## Stored rows
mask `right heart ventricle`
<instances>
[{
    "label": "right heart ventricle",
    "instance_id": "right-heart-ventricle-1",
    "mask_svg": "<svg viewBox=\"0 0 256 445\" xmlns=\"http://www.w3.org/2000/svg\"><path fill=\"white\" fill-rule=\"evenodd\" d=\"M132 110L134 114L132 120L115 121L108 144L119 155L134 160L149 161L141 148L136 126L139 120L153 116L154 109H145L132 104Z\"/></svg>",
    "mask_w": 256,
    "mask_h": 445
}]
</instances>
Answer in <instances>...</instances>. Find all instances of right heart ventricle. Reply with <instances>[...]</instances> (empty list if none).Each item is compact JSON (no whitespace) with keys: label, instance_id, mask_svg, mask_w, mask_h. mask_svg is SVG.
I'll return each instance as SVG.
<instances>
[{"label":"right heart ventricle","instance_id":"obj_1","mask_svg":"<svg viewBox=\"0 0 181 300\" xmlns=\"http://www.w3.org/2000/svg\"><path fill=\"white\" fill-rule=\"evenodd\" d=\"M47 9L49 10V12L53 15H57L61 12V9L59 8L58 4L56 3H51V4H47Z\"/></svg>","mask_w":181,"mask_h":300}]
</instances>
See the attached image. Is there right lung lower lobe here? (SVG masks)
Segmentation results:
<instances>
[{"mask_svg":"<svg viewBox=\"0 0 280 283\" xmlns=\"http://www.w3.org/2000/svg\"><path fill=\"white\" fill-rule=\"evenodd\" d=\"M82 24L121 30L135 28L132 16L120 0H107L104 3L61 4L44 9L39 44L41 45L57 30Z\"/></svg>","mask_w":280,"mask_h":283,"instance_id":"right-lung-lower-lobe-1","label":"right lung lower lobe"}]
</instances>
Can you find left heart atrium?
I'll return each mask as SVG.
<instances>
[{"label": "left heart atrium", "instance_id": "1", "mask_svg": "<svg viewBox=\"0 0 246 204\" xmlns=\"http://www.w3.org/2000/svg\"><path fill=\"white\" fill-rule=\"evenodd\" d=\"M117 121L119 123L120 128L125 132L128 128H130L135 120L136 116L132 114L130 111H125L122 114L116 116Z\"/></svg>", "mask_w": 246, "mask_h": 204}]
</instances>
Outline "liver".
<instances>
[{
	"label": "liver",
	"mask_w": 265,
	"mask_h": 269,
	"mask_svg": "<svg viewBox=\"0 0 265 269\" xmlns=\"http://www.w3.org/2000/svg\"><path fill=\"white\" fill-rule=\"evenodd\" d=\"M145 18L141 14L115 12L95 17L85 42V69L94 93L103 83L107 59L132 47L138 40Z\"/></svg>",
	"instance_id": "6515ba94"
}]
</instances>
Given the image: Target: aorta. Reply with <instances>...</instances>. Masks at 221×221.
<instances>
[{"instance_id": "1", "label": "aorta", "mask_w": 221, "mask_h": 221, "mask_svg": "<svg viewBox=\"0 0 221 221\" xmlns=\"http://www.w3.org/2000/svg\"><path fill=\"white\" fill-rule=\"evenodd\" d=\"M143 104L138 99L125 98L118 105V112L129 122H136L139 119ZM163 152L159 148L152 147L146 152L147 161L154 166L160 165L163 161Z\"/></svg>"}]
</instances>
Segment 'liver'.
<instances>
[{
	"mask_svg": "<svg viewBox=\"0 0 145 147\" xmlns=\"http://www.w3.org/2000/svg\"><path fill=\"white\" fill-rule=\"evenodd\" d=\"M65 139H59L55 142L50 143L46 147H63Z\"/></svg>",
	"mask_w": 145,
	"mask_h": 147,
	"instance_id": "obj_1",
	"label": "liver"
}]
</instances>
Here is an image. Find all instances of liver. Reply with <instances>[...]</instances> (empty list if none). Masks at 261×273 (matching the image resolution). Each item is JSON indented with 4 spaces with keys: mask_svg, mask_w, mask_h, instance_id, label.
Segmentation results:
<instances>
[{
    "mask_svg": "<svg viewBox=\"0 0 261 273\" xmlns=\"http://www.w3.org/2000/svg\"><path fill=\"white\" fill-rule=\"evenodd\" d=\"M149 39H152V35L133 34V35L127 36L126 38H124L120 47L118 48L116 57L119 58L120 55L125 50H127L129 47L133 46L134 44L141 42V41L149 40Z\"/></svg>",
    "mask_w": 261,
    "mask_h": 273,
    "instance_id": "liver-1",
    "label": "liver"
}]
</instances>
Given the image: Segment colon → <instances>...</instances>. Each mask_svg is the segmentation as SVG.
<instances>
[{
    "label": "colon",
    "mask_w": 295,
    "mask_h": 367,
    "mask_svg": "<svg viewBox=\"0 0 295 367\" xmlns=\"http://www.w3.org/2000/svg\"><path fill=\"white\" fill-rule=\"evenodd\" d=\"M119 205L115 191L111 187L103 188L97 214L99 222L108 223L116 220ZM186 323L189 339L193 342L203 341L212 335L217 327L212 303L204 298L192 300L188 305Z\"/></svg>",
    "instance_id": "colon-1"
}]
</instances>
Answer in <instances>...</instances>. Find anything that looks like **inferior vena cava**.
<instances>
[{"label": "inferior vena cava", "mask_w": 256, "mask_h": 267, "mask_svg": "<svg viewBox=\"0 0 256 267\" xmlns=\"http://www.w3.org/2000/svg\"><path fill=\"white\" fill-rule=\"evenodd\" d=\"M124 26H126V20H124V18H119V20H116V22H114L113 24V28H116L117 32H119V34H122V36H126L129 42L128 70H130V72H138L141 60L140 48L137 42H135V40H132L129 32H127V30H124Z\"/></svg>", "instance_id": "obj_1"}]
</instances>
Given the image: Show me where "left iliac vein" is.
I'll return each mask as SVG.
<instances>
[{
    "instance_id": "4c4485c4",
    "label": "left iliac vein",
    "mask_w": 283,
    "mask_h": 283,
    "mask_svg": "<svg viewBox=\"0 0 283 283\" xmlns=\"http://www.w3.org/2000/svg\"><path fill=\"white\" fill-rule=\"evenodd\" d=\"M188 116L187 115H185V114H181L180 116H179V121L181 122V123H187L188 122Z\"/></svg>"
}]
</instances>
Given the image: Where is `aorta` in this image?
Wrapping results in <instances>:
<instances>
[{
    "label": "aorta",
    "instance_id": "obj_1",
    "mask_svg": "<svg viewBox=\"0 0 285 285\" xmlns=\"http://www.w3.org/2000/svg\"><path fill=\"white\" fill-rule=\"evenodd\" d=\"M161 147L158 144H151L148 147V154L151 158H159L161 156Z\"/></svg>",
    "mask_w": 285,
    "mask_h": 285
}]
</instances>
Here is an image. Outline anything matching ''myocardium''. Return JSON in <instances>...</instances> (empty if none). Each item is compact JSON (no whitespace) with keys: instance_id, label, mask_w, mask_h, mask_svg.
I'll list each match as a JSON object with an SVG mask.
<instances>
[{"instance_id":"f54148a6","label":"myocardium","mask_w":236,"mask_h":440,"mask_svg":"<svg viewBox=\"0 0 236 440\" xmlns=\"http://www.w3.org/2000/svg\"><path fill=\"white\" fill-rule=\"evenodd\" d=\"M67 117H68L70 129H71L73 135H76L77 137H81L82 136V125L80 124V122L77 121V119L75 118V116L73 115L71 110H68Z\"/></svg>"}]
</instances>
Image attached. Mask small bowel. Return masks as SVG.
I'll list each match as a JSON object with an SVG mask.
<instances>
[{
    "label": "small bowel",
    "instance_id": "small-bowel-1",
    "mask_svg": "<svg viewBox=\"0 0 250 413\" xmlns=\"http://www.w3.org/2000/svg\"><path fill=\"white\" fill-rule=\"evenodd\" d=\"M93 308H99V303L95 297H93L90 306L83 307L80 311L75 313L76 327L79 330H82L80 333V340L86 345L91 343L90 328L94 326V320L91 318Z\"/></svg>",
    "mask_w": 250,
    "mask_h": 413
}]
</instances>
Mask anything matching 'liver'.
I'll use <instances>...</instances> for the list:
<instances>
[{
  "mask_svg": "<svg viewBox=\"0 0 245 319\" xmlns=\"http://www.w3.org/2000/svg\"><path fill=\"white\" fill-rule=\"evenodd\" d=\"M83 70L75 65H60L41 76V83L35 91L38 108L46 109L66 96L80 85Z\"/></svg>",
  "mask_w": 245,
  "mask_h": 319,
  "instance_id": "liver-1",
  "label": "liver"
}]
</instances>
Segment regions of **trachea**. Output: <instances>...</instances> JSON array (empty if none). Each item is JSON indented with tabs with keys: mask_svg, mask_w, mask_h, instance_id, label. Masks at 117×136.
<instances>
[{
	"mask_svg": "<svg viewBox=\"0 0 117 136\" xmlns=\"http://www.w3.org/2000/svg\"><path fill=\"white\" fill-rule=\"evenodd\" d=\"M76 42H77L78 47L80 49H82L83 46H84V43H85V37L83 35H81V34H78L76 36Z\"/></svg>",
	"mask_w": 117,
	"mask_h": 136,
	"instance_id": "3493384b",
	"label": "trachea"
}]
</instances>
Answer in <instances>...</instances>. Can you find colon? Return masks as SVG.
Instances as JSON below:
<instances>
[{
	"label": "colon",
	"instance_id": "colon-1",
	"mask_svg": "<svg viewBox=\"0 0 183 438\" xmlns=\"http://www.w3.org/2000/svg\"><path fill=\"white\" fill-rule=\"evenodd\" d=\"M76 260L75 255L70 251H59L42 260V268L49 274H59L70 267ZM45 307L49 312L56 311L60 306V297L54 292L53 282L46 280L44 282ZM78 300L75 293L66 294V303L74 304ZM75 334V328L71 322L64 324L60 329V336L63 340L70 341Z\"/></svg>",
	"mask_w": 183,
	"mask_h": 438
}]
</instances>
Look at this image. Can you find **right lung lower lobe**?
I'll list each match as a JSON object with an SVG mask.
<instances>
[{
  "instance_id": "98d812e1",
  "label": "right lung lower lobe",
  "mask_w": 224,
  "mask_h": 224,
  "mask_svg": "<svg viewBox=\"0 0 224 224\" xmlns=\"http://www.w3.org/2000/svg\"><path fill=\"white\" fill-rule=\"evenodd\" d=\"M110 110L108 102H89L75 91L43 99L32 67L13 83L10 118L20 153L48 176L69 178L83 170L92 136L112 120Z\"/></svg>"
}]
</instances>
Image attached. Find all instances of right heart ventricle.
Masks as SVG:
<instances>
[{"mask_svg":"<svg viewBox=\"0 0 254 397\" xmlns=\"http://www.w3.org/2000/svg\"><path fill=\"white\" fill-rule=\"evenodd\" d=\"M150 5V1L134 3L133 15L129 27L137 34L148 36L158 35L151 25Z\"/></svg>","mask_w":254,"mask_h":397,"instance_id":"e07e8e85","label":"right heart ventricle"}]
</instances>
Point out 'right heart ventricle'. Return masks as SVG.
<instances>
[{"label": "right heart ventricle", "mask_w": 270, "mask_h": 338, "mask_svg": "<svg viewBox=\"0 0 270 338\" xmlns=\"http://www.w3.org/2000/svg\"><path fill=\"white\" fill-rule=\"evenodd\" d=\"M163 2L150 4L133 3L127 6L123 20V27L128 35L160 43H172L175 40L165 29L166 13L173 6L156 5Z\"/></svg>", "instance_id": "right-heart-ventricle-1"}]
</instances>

## Problem to work on
How many of the lines above contain the string "attached"? Case counts. Reply with the number only.

## Solved problem
3